Norway has introduced further sanctions in response to Russia’s illegal attack on Ukraine. The new set of sanctions encompasses the restrictive measures adopted by the EU on 15 March, and comes in addition to the comprehensive package of sanctions incorporated into Norwegian law on 18 March.

The new sanctions include the following restrictive measures:

  • Prohibition on transactions with 12 Russian state-owned enterprises.
  • Trade restrictions, including with regard to import and transport of iron and steel products.
  • Prohibition on exports of a range of luxury goods.
  • Ban on new investments in the Russian energy sector, and export restrictions on products, technology and services for the energy industry.
  • Further extension of the list of sanctioned persons and entities (linked to Russia’s military and defence areas) that are excluded from all business interactions.
  • Prohibition against the provision of credit rating services to any Russian persons or entity.

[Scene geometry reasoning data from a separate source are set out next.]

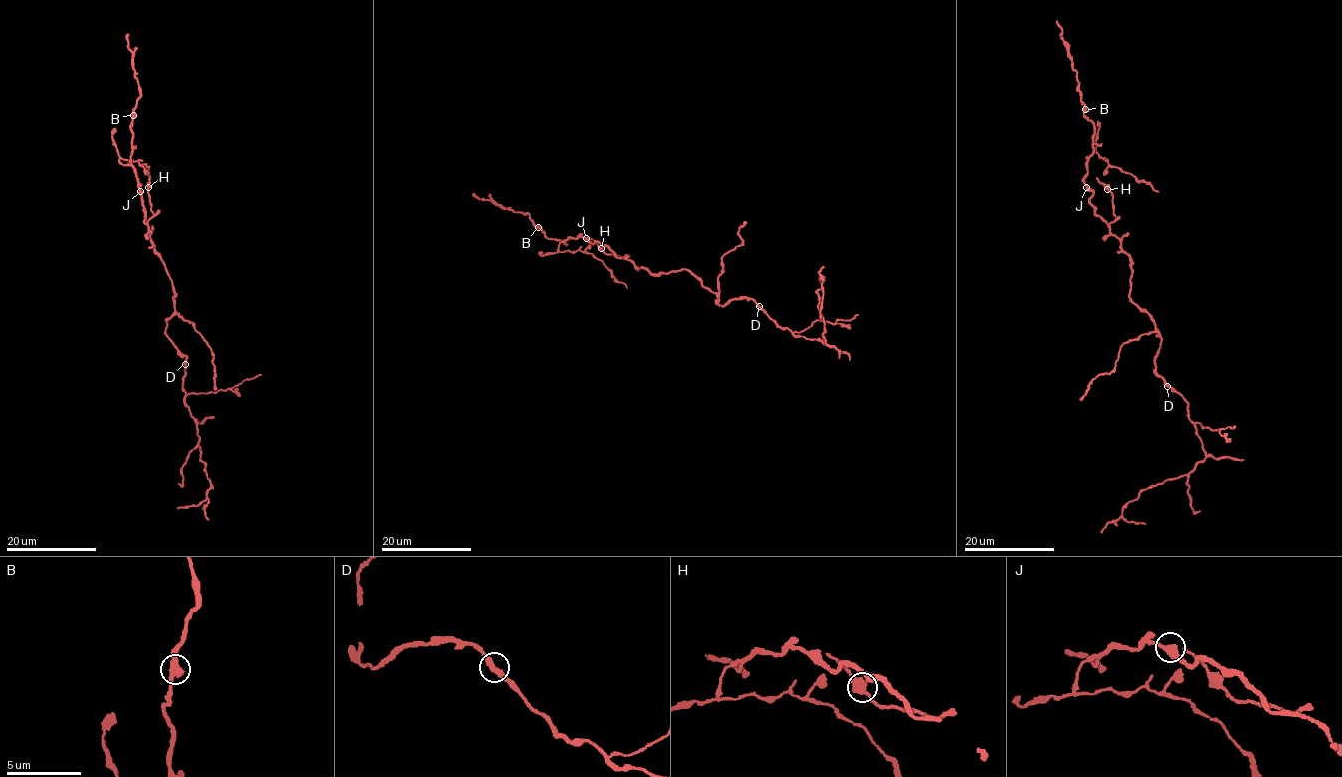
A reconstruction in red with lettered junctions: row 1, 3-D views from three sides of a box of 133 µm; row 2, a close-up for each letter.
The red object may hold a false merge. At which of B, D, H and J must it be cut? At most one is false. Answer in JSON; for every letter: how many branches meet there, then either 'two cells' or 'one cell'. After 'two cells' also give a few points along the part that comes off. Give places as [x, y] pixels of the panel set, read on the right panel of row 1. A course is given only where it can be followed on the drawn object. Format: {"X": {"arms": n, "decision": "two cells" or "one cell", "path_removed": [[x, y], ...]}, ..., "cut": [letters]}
{"B": {"arms": 2, "decision": "one cell"}, "D": {"arms": 2, "decision": "one cell"}, "H": {"arms": 2, "decision": "one cell"}, "J": {"arms": 2, "decision": "one cell"}, "cut": []}

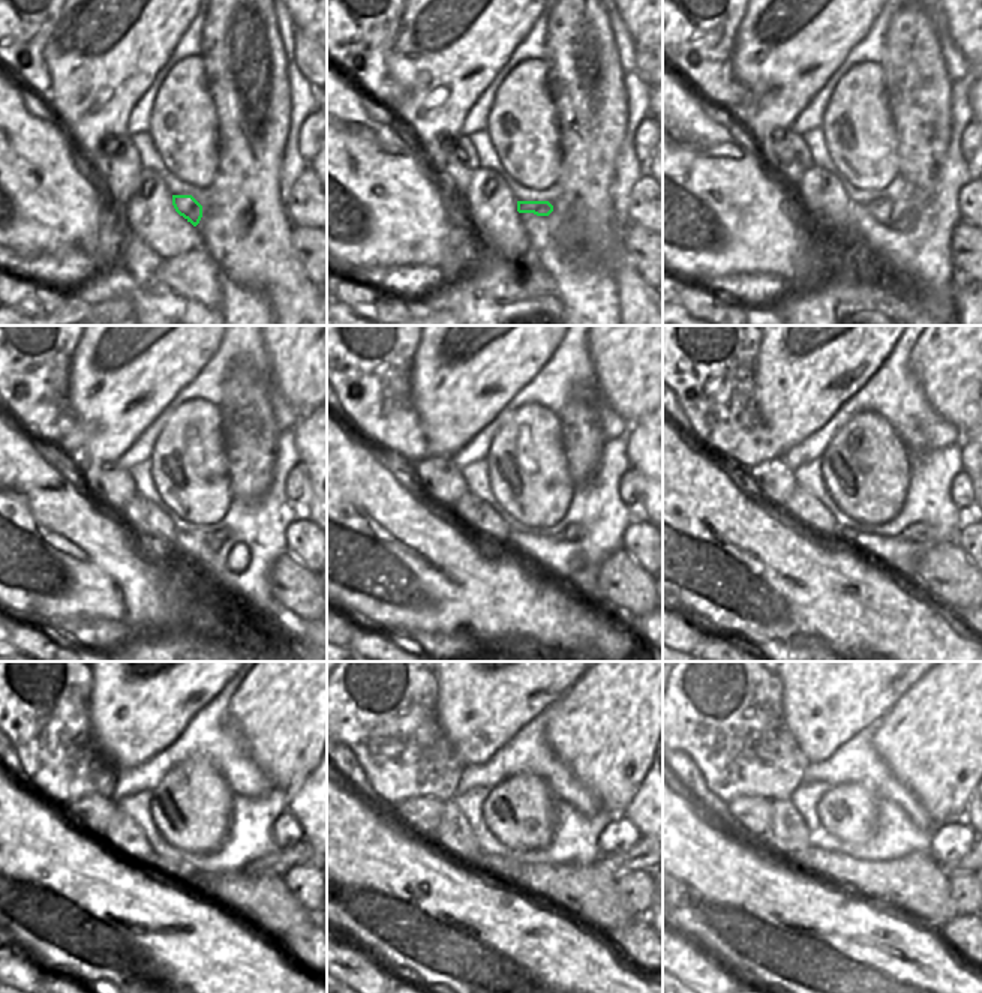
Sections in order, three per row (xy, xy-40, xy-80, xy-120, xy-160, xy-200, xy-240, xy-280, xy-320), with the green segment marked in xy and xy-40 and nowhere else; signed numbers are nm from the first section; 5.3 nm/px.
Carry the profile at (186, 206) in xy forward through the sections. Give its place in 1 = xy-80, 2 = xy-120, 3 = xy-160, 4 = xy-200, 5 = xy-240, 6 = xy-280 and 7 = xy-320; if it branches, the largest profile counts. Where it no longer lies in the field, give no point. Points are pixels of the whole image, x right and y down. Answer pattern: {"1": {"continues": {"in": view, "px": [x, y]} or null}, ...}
{"1": {"continues": {"in": "xy-80", "px": [880, 209]}}, "2": {"continues": {"in": "xy-120", "px": [213, 540]}}, "3": {"continues": {"in": "xy-160", "px": [573, 531]}}, "4": {"continues": {"in": "xy-200", "px": [919, 533]}}, "5": {"continues": {"in": "xy-240", "px": [281, 860]}}, "6": {"continues": {"in": "xy-280", "px": [631, 860]}}, "7": {"continues": {"in": "xy-320", "px": [967, 864]}}}

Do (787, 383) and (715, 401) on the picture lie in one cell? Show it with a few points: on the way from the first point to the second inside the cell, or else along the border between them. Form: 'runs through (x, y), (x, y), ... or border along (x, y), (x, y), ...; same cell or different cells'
border along (756, 357), (754, 402), (766, 425); different cells

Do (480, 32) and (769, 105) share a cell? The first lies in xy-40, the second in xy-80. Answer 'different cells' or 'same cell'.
same cell

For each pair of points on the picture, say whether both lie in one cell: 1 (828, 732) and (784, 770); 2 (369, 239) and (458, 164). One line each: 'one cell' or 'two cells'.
1: two cells
2: two cells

This historically comprehensive  package of sanctions targets the financial, energy, transport and defence sectors. Altogether, the list of sanctioned persons and entities now applies to a total of 877 individuals and 62 entities. Their access to funds and economic resources is to be frozen. There is also a prohibition on providing these persons/entities with funds or economic resources directly or indirectly. It is a criminal offence to violate these sanctions. Norwegian companies must exercise due diligence and study the measures carefully if there is any risk that their activities could involve entities and individuals on the sanctions list. The listed persons and entities are also subject to travel restrictions, i.e. a ban on entering or passing in transit through Norway.